▶ **Your objective**
Print the lines of the listing below, from the line with "name author: Haw." up to and including the line with "name author: (Jacq.) P.H. Raven". Copy each line without any change.

▶ **Material supplied**
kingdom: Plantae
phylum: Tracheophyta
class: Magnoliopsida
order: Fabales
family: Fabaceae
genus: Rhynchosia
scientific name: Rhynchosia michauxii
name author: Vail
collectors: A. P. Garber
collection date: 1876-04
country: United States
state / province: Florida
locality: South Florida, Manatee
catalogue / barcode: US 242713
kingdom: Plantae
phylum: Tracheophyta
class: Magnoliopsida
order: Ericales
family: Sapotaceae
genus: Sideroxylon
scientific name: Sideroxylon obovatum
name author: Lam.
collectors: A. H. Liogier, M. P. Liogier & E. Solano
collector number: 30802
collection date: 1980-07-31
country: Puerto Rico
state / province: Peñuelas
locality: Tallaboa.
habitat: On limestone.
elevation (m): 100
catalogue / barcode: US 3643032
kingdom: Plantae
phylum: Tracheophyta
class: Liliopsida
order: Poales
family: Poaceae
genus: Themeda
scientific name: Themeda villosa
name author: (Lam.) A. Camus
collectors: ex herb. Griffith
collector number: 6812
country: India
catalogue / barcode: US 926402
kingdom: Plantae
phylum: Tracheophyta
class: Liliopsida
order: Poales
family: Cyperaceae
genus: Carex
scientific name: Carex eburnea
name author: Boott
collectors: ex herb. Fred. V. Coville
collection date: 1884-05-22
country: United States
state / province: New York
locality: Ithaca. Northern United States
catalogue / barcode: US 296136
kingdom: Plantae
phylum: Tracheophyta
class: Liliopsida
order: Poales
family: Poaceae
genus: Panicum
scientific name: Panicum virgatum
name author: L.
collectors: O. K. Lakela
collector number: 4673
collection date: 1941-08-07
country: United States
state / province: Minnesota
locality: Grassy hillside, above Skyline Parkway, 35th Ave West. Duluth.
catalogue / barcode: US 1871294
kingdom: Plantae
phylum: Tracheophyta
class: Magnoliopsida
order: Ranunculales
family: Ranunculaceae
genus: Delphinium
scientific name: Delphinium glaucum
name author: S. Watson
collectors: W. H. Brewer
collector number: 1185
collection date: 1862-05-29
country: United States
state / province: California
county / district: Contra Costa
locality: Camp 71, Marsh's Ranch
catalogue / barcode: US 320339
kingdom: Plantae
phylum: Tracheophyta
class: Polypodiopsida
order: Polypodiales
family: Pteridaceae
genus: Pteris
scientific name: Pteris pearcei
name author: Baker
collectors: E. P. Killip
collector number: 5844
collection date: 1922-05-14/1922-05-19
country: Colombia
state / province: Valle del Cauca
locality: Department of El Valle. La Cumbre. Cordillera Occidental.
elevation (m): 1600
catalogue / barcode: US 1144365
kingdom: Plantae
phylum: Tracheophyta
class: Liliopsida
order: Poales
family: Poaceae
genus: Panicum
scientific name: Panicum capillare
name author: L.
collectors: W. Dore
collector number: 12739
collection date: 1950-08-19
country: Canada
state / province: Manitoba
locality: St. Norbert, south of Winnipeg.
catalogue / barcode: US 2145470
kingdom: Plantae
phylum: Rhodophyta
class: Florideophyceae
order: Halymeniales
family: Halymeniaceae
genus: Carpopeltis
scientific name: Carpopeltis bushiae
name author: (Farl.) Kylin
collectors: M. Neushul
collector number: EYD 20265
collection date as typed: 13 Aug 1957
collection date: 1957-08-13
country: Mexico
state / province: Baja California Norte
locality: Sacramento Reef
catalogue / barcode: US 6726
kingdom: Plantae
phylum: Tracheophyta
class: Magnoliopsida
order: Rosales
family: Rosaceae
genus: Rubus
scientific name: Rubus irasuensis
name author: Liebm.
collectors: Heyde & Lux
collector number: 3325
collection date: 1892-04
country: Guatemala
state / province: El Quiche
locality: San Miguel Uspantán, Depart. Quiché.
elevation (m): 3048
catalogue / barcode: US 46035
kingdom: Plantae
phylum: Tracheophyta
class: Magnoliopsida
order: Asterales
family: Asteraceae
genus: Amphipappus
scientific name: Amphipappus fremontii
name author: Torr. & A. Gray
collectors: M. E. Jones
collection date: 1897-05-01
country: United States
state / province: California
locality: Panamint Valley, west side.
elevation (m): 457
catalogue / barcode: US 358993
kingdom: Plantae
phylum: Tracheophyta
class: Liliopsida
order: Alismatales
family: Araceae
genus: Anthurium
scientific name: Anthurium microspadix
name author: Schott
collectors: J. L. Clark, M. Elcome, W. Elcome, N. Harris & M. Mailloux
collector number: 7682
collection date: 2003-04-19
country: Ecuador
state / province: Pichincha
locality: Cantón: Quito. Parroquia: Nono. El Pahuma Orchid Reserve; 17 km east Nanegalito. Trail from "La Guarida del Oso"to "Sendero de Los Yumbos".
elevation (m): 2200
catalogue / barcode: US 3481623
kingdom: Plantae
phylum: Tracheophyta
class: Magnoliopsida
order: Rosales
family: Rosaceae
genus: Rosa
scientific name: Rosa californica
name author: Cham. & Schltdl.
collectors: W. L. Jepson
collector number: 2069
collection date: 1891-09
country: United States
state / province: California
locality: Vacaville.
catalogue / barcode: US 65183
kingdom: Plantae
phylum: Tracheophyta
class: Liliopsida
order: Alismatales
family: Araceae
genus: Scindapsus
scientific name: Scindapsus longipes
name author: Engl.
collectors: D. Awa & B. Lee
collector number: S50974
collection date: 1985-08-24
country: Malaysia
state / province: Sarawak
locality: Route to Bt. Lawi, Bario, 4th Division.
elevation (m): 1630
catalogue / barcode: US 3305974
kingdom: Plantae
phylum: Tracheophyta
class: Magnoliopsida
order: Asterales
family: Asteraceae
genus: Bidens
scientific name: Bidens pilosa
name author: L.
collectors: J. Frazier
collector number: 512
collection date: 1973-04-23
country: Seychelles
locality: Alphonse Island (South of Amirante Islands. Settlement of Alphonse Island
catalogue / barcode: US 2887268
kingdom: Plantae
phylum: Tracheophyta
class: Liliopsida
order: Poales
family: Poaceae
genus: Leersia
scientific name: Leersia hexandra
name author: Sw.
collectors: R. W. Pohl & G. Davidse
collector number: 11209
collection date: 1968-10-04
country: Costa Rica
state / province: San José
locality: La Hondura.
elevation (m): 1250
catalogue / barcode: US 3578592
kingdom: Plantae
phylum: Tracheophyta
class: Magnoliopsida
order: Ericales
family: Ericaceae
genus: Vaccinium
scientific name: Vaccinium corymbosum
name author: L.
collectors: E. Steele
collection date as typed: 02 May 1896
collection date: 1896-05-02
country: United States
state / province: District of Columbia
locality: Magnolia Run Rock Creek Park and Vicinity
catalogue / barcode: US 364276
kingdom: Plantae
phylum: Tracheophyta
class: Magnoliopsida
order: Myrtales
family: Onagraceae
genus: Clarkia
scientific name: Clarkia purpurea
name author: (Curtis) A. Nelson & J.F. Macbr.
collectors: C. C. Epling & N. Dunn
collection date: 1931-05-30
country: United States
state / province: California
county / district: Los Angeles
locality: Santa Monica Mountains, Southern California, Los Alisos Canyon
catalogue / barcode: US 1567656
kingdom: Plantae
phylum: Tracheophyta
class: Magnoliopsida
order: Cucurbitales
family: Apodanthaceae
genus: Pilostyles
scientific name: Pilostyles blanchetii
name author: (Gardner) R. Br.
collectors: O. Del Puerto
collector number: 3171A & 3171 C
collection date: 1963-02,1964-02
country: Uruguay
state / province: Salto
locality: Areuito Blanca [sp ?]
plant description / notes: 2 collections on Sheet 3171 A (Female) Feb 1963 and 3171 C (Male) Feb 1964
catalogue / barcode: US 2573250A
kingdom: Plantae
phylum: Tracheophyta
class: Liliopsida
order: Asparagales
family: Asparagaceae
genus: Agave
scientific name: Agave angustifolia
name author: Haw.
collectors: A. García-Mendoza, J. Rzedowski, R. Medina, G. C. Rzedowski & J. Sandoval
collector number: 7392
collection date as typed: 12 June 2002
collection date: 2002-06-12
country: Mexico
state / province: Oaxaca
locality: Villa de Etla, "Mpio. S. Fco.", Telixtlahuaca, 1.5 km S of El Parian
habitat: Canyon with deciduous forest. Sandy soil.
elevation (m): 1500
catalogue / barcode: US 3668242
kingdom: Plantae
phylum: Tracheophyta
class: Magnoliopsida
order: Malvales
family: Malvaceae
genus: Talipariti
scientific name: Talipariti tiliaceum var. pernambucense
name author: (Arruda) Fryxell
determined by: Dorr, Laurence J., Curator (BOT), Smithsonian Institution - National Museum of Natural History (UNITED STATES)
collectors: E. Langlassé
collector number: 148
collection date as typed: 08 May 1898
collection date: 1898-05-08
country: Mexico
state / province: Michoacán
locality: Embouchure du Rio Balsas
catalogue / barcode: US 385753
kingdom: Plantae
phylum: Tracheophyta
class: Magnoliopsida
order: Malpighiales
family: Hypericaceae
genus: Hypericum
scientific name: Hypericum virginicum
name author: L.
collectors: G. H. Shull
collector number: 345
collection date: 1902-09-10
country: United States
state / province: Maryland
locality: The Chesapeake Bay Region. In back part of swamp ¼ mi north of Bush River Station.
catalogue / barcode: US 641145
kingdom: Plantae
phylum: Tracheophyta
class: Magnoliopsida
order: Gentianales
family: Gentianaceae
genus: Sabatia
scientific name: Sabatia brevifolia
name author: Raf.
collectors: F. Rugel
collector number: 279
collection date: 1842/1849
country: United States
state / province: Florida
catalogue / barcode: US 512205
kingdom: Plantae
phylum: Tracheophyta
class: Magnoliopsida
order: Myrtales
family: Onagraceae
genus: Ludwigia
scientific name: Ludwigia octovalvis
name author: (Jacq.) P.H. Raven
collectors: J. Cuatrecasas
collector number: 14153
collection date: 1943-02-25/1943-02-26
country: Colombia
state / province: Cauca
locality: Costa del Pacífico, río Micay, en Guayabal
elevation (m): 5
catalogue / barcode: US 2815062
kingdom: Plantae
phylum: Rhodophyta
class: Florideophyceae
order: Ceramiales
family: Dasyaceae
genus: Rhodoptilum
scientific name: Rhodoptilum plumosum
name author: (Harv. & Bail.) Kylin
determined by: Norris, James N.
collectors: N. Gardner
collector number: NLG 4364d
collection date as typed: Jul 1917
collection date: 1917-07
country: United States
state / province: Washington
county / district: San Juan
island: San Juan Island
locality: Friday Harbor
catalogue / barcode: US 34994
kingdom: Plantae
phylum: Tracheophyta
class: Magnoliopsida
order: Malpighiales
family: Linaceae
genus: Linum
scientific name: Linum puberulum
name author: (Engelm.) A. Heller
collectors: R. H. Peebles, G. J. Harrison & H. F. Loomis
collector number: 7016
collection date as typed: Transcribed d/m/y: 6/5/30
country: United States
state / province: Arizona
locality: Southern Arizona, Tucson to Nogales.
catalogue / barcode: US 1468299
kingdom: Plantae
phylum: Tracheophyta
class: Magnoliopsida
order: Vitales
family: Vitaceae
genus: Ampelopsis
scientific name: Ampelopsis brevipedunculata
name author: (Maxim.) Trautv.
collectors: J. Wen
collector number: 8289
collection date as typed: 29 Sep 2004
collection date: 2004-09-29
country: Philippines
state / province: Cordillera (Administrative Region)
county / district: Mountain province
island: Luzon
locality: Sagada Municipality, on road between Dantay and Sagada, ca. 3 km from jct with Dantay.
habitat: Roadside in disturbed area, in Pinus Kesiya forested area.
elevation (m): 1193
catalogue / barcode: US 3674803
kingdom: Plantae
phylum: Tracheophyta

▶ **Finished exercise**
name author: Haw.
collectors: A. García-Mendoza, J. Rzedowski, R. Medina, G. C. Rzedowski & J. Sandoval
collector number: 7392
collection date as typed: 12 June 2002
collection date: 2002-06-12
country: Mexico
state / province: Oaxaca
locality: Villa de Etla, "Mpio. S. Fco.", Telixtlahuaca, 1.5 km S of El Parian
habitat: Canyon with deciduous forest. Sandy soil.
elevation (m): 1500
catalogue / barcode: US 3668242
kingdom: Plantae
phylum: Tracheophyta
class: Magnoliopsida
order: Malvales
family: Malvaceae
genus: Talipariti
scientific name: Talipariti tiliaceum var. pernambucense
name author: (Arruda) Fryxell
determined by: Dorr, Laurence J., Curator (BOT), Smithsonian Institution - National Museum of Natural History (UNITED STATES)
collectors: E. Langlassé
collector number: 148
collection date as typed: 08 May 1898
collection date: 1898-05-08
country: Mexico
state / province: Michoacán
locality: Embouchure du Rio Balsas
catalogue / barcode: US 385753
kingdom: Plantae
phylum: Tracheophyta
class: Magnoliopsida
order: Malpighiales
family: Hypericaceae
genus: Hypericum
scientific name: Hypericum virginicum
name author: L.
collectors: G. H. Shull
collector number: 345
collection date: 1902-09-10
country: United States
state / province: Maryland
locality: The Chesapeake Bay Region. In back part of swamp ¼ mi north of Bush River Station.
catalogue / barcode: US 641145
kingdom: Plantae
phylum: Tracheophyta
class: Magnoliopsida
order: Gentianales
family: Gentianaceae
genus: Sabatia
scientific name: Sabatia brevifolia
name author: Raf.
collectors: F. Rugel
collector number: 279
collection date: 1842/1849
country: United States
state / province: Florida
catalogue / barcode: US 512205
kingdom: Plantae
phylum: Tracheophyta
class: Magnoliopsida
order: Myrtales
family: Onagraceae
genus: Ludwigia
scientific name: Ludwigia octovalvis
name author: (Jacq.) P.H. Raven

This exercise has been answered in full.